§ **Exercise directions**
Answer these questions about the text on LEO satellite routing:
1. To what does StarGlider shift path selection?
2. What do the large networks of LEO satellites use to link satellites together?
3. Against which two kinds of attacks is StarGlider said to offer robust security?

§ **Passage for review**
========

Reliable Low-Delay Routing In Space with Routing-Oblivious LEO Satellites
Stefano Vissicchio, Mark Handley
TL;DR
This work tackles delivering premium, low-latency connectivity over dynamic LEO satellite constellations by removing onboard routing computations and shifting path selection to ground stations. It introduces StarGlider, a routing-oblivious satellite system that validates source-routed packets and performs fast rerouting using a theory-driven, compact path-encoding scheme built from grids of intra- and cross-orbit links. The key contributions include the formal routing foundations for shortest paths in moving constellations, a tag-based path encoding and forwarding mechanism, and lightweight packet validation with strong security properties against compromised ground stations. The results show StarGlider achieves near-optimal backup paths, low overhead, and robust security against both single and multi-GS attacks, offering a practical approach to reliable, low-delay space-based routing with minimal satellite resources.
Abstract
Large networks of Low Earth Orbit (LEO) satellites are being built using inter-satellite lasers. These networks promise to offer low-latency wide-area connectivity, but reliably routing such traffic is difficult, as satellites are very resource-constrained and paths change constantly. We present STARGLIDER, a new routing system where path computation is delegated to ground stations, while satellites are routing-oblivious and exchange no information at runtime. Yet, STARGLIDER satellites effectively support reliability primitives: they fast reroute packets over near-optimal paths when links fail, and validate that packets sent by potentially malicious ground stations follow reasonable paths.

========

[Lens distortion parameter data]
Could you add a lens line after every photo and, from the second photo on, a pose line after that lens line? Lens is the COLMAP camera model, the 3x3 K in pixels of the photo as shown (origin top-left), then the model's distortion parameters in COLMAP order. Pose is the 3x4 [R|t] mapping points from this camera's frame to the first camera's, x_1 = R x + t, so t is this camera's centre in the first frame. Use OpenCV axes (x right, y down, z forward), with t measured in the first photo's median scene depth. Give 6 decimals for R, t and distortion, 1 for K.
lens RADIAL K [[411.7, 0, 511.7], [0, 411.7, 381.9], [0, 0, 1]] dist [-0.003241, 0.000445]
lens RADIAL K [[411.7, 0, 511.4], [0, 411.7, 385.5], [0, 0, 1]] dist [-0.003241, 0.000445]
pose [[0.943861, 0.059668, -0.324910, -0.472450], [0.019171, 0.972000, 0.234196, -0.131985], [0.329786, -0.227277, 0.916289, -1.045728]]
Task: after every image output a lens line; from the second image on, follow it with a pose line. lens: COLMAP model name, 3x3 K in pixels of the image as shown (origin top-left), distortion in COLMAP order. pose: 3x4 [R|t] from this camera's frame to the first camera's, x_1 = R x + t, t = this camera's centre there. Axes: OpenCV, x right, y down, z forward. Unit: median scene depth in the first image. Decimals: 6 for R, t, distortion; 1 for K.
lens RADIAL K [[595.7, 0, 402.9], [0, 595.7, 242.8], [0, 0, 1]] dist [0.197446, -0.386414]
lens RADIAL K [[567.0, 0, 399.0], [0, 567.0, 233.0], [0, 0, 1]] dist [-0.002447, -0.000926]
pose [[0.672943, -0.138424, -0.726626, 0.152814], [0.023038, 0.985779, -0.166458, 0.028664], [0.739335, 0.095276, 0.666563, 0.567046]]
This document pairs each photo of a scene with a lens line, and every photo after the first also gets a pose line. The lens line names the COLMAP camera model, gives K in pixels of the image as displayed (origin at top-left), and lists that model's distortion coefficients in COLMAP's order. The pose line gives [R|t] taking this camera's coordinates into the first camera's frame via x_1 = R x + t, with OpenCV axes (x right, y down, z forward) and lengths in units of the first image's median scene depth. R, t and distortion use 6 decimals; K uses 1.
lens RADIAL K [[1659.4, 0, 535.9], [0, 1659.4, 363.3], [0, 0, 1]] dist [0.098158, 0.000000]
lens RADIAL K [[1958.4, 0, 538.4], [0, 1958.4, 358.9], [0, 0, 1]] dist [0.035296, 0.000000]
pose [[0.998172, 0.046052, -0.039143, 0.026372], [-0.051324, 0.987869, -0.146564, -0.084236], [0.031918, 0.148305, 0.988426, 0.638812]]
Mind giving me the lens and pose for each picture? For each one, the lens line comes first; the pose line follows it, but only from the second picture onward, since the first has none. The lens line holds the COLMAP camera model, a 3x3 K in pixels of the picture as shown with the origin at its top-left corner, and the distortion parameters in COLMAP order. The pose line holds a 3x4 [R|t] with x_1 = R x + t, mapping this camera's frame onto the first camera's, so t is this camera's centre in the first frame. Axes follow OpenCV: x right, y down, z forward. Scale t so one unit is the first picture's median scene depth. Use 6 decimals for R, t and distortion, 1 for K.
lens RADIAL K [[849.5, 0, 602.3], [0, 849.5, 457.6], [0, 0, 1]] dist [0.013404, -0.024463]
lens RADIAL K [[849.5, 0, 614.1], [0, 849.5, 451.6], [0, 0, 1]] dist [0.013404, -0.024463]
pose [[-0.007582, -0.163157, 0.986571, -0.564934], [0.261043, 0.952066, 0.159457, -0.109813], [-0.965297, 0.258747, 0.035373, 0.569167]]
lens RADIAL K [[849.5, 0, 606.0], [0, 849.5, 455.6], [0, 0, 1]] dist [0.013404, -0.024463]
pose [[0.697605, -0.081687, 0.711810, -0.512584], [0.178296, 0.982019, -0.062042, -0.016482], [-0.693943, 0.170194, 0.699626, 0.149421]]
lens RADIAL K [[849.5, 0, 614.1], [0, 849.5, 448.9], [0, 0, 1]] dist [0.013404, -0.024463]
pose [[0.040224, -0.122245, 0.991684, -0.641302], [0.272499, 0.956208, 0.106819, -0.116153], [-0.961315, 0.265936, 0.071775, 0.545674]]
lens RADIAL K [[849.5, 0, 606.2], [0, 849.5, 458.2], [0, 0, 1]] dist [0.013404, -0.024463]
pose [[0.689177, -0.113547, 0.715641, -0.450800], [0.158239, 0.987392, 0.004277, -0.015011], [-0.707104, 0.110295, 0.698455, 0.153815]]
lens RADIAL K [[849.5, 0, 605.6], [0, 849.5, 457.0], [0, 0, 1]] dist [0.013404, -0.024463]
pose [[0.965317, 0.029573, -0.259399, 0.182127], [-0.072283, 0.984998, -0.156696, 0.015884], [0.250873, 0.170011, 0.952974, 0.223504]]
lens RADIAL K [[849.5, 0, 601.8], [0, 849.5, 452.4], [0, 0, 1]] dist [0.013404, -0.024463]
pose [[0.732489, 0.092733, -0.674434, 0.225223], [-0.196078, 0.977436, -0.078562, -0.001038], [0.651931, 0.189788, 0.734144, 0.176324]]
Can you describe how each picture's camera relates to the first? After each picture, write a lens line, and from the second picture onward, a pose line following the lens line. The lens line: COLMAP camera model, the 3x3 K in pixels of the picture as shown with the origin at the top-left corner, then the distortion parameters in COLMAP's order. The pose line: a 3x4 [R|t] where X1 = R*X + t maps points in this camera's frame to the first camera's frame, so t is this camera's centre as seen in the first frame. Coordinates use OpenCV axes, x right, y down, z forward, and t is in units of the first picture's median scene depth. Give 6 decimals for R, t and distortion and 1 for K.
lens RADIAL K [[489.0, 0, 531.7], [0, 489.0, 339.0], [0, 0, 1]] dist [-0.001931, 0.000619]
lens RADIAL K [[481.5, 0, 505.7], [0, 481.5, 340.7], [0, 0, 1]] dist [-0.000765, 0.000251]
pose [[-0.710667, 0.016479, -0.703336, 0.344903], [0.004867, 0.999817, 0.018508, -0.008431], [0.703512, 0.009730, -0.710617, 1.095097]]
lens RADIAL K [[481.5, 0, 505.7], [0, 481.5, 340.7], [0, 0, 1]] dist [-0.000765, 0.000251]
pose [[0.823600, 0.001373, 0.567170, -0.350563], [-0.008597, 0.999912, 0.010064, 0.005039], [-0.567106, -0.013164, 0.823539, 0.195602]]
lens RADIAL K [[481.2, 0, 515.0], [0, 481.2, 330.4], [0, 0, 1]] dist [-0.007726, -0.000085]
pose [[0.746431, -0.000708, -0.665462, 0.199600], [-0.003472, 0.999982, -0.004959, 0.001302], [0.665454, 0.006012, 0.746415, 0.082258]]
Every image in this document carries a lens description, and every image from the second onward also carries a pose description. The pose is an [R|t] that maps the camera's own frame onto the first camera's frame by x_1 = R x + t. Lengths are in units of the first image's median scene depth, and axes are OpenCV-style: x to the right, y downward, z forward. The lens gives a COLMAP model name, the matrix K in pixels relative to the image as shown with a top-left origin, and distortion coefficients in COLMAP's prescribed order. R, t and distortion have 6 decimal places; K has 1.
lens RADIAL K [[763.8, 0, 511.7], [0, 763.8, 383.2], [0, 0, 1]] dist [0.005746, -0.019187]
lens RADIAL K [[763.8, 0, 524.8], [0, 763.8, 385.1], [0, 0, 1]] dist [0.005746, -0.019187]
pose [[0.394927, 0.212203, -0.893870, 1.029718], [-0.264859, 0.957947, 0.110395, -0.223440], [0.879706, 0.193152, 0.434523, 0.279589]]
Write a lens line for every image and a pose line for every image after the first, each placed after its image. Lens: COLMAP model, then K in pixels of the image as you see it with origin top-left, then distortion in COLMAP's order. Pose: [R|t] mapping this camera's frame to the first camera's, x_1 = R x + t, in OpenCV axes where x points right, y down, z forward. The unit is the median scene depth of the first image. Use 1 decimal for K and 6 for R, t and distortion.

========

§ **Result of the exercise**
1. Ground stations.
2. Inter-satellite lasers.
3. Single and multi-GS attacks.